Using the information =>
- 1) In the essay below on polls and global warming, what share of the U.S. people surveyed who had heard of global warming think it is occurring?
- 2) Write the next part of the essay below on polls and global warming, continuing from its final sentence.

Document section =>
# # # # # # #

According to a recent Harris News Poll,
74 percent of the people surveyed in the U.S. who have heard of global
warming think there is global warming . My response to that is... so what?
If it was absolutely, positively proven that the earth would be struck
by an asteroid tomorrow and there was a poll that said that 54% of white
males thought the grim news was true, who cares what they think? It doesn't
alter the facts.
In ancient Greece, the birthplace of democracy, criminal trials often
involved the entire population of the city as the jury, and the entire
town, having heard the facts, reached a consensus by their vote to determine
guilt or innocence. The point is, even in a true democratic situation
such as that the Greeks shared, opinion had a place when it involved cases
of human matters, but they never voted to determine if the earth was round
or not. Once the Greek scholar Ptolemy determined the earth was round,
I don't remember reading how the Greeks took the matter to the polls to
determine who believed he was correct.

# # # # # # #

Entries shown =>
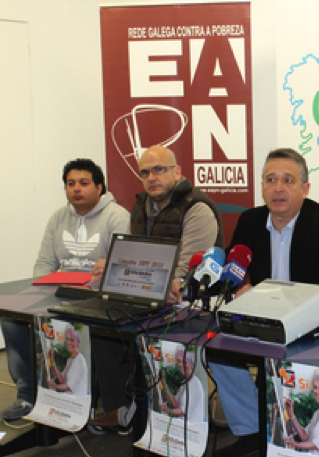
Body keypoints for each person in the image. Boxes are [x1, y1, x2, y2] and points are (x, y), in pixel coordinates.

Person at [209, 148, 319, 457]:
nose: (278, 188)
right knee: (216, 350)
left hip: (309, 326)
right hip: (261, 321)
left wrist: (267, 298)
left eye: (288, 180)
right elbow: (233, 271)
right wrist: (235, 288)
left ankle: (298, 442)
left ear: (305, 188)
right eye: (270, 180)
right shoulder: (250, 221)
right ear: (261, 187)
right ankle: (251, 430)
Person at [90, 145, 225, 429]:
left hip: (190, 301)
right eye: (145, 173)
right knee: (103, 321)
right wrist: (113, 267)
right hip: (147, 292)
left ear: (177, 172)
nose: (152, 177)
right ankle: (123, 406)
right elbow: (131, 254)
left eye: (159, 170)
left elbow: (186, 271)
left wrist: (136, 277)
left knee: (143, 325)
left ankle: (164, 413)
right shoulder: (140, 207)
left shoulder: (197, 208)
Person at [0, 159, 129, 421]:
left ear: (99, 187)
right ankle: (27, 394)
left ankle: (92, 401)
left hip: (95, 296)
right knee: (12, 320)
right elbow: (44, 263)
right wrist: (37, 296)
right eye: (71, 184)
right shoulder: (58, 218)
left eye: (84, 183)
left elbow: (122, 267)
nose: (76, 189)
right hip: (59, 292)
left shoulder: (117, 217)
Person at [160, 350, 205, 423]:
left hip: (192, 426)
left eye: (184, 362)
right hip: (182, 424)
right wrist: (164, 384)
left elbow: (184, 411)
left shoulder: (195, 383)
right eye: (178, 361)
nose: (181, 365)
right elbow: (175, 404)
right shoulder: (184, 382)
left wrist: (167, 410)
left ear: (190, 364)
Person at [48, 326, 89, 396]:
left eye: (72, 340)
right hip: (69, 398)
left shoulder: (80, 361)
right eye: (67, 339)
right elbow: (62, 380)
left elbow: (70, 386)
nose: (69, 342)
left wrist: (55, 386)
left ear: (77, 343)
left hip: (77, 400)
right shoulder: (70, 360)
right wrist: (52, 361)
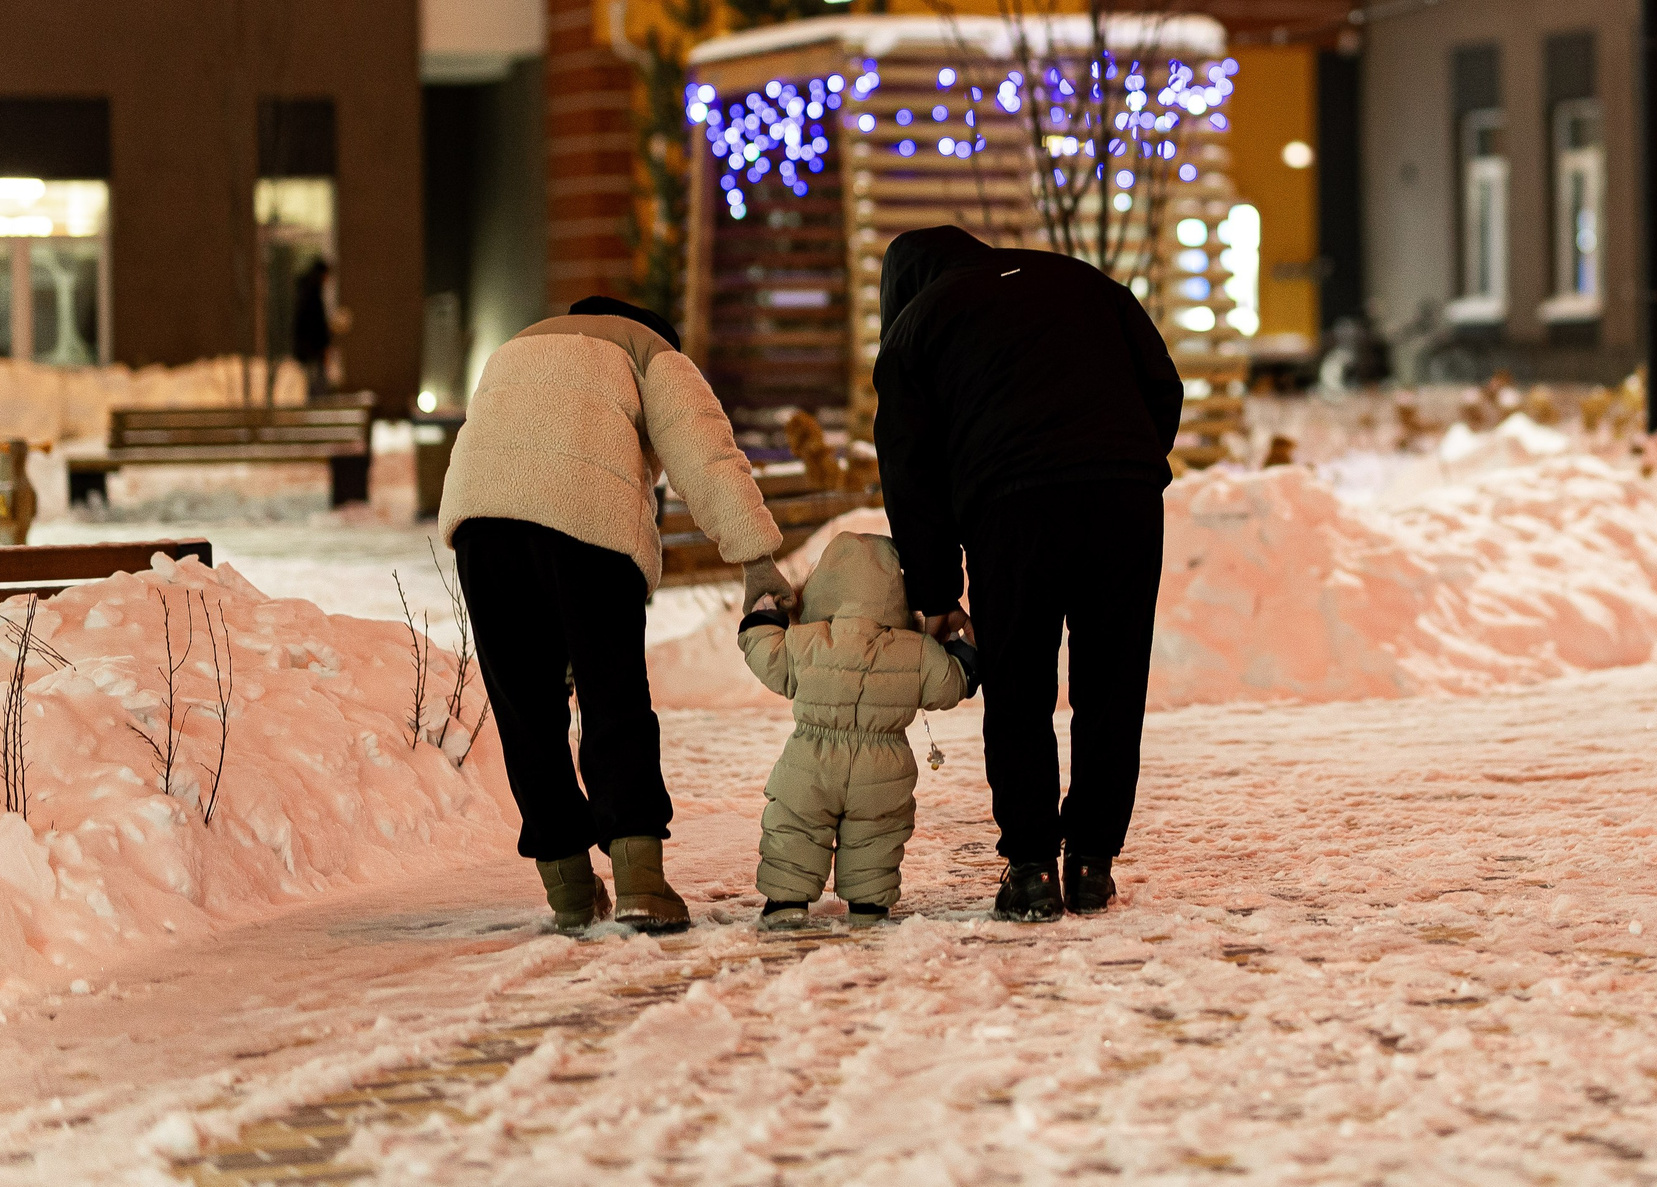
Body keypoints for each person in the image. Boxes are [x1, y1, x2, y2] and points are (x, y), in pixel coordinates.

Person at [439, 295, 795, 935]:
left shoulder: (516, 347)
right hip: (588, 521)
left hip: (480, 524)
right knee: (613, 699)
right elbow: (706, 456)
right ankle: (641, 884)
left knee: (526, 713)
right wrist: (757, 560)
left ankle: (571, 892)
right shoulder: (651, 351)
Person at [871, 226, 1182, 923]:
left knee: (1018, 684)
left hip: (1013, 506)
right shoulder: (1085, 281)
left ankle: (1032, 869)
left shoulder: (917, 326)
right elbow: (1162, 385)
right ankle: (1093, 864)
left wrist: (936, 591)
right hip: (1124, 495)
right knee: (1112, 680)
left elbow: (910, 473)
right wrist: (1124, 460)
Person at [737, 531, 982, 924]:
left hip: (810, 763)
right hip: (883, 772)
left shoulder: (806, 641)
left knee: (796, 829)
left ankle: (785, 905)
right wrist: (963, 649)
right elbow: (952, 683)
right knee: (876, 836)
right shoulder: (915, 651)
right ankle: (869, 909)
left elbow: (766, 653)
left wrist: (762, 617)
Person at [291, 258, 334, 398]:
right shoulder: (313, 294)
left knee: (311, 381)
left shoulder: (304, 291)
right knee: (315, 384)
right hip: (312, 348)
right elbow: (317, 324)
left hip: (306, 347)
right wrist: (324, 345)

# # # # # # #

Solved problems =>
- 1) 74 percent

- 2)
It seems a little scary to me that national policy may rest on a poll
that is intended to demonstrate how many citizens believe in a given fact
or shared assumption. If they don't, thenÉ? After all, if a majority of
Americans believe there is such a thing as global warming, what is that
saying? That a majority of people may be misinformed on the subject? What
if national policy is set on this poll and somewhere down the road we
earthlings discover the tragic truth that global warming not only never
existed, but that our efforts to resolve the non-existent problem proved
to be far more disastrous than what global warming may have done? And
just what are the facts of global warming? Is there proof? Are we all
of the single opinion that global warming is a fact? I mean, we're talking
about a subject that is -don't excuse the pun- hotly debated, and has
never been concretely established as fact.
While I was snowed in this winter with record cold, I was contacted for
a phone survey and asked if I wanted to see more nature trails along the
Mississippi River. I asked the young lady conducting the survey if she
was aware of how misleading that question was and the potential harm it
could do. First, who in their right mind hates nature and would say, "No!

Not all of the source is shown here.